Ce sont deux textes, que le Monde s’est procurés, qui circulent sous le manteau à la CGT en vue du 52ième congrès confédéral prévu en mars 2019 à Dijon, où Philippe Martinez briguera un nouveau mandat de secrétaire général. Ils présentent deux visions antagonistes du syndicalisme que devrait incarner à leurs yeux la centrale de Montreuil. L’un, collectif et anonyme, « pour des raisons liées à nos mandats électifs » expliquent les signataires, défend brièvement une ligne réformiste. L’autre, signé par le seul Jean-Pierre Page, ancien secrétaire général de l’union départementale de la CGT du Val-de-Marne (19769-1990) et ancien responsable de 1991 à 2000 du département international de la confédération, est un long plaidoyer pour un syndicalisme radical « de classe et de masse ».

Intitulé « la CGT en avant! », le texte des réformistes émane de « dirigeants » et « militants » de l’organisation qui jugent qu’« il est temps que la CGT reprenne l’offensive en ce qui concerne sa nécessaire évolution »« Il ne peut s’agir, écrivent-ils, de  »continuer la CGT » ou de  »défendre la CGT » comme si le paysage n’avait pas évolué » mais de ne pas « rester au milieu du gué des changements nécessaires ».  Habilement, les signataires ne se présentent pas en opposants à Philippe Martinez et se référent même à une déclaration qu’il a faite devant un comité confédéral national (CCN) où il proclamait que la centrale n’incarnait pas « un syndicalisme dogmatique ou idéologique ». Mais ils proposent une orientation qui se démarque en tous points de celle du secrétaire général.

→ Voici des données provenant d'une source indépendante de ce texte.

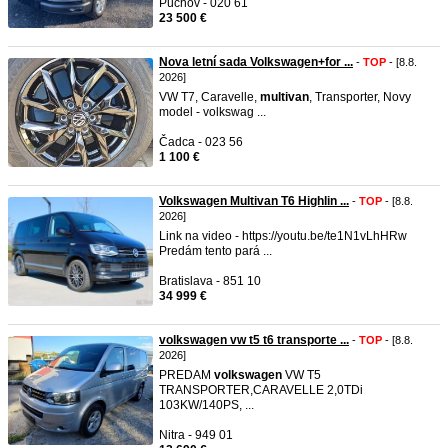
Púchov - 020 61
23 500 €
Nova letní sada Volkswagen+for ...
-
TOP
- [8.8.
2026]
VW T7, Caravelle,
multivan
, Transporter, Novy
model - volkswag ...
Čadca - 023 56
1 100 €
Volkswagen Multivan T6 Highlin ...
-
TOP
- [8.8.
2026]
Link na video - https://youtu.be/te1N1vLhHRw
Predám tento pará ...
Bratislava - 851 10
34 999 €
volkswagen vw t5 t6 transporte ...
-
TOP
- [8.8.
2026]
PREDAM
volkswagen
VW T5
TRANSPORTER,CARAVELLE 2,0TDi
103KW/140PS, ...
Nitra - 949 01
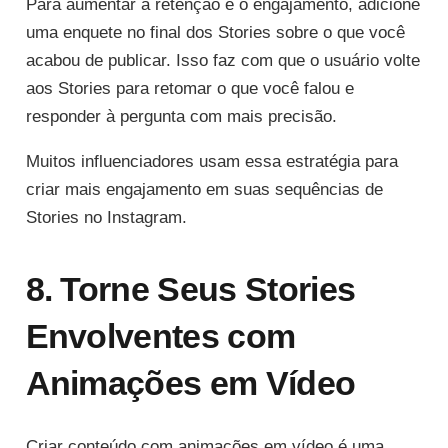
Para aumentar a retenção e o engajamento, adicione
uma enquete no final dos Stories sobre o que você
acabou de publicar. Isso faz com que o usuário volte
aos Stories para retomar o que você falou e
responder à pergunta com mais precisão.
Muitos influenciadores usam essa estratégia para
criar mais engajamento em suas sequências de
Stories no Instagram.
8. Torne Seus Stories
Envolventes com
Animações em Vídeo
Criar conteúdo com animações em vídeo é uma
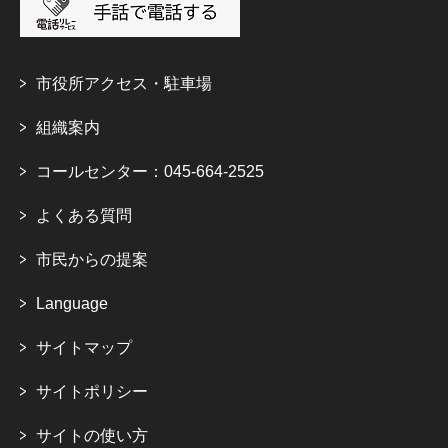
市役所アクセス・駐車場
組織案内
コールセンター：045-664-2525
よくある質問
市民からの提案
Language
サイトマップ
サイトポリシー
サイトの使い方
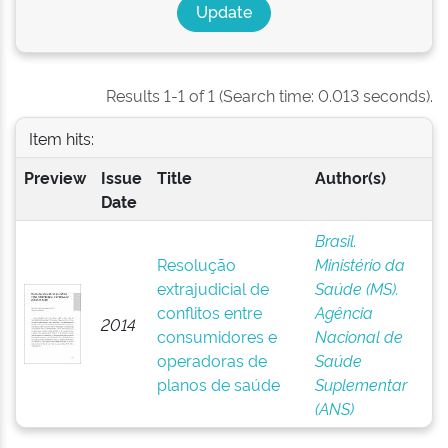
Results 1-1 of 1 (Search time: 0.013 seconds).
Item hits:
Preview
Issue
Title
Author(s)
Date
Brasil.
Resolução
Ministério da
extrajudicial de
Saúde (MS).
conflitos entre
Agência
2014
consumidores e
Nacional de
operadoras de
Saúde
planos de saúde
Suplementar
(ANS)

« Oui, écrivent les réformistes, dans cette économie mondialisée le monde du travail a besoin d’un syndicalisme fort parce que moderne et rassemblé, force de proposition et à l’offensive dans les négociations. Plus que jamais nous devons agir pour cette Europe sociale que d’aucuns appellent de leurs voeux sans jamais souligner les pas en avant qui sont faits. On ne fera pas progresser les droits pour les salarié-e-s en campant sur des positions stériles d’opposition ». Ils plaident pour le dialogue social qui peut « permettre des avancées » et ils fustigent la stratégie adoptée  « depuis l’épisode de la loi travail » : « pour quel résultat si ce n’est des journées de grève perdues, un goût amer dans la bouche des militants et au final une loi qui passe quand même. Et on s’apprêterait à reproduire en 2018 ce qui a échoué en 2016 et 2017? »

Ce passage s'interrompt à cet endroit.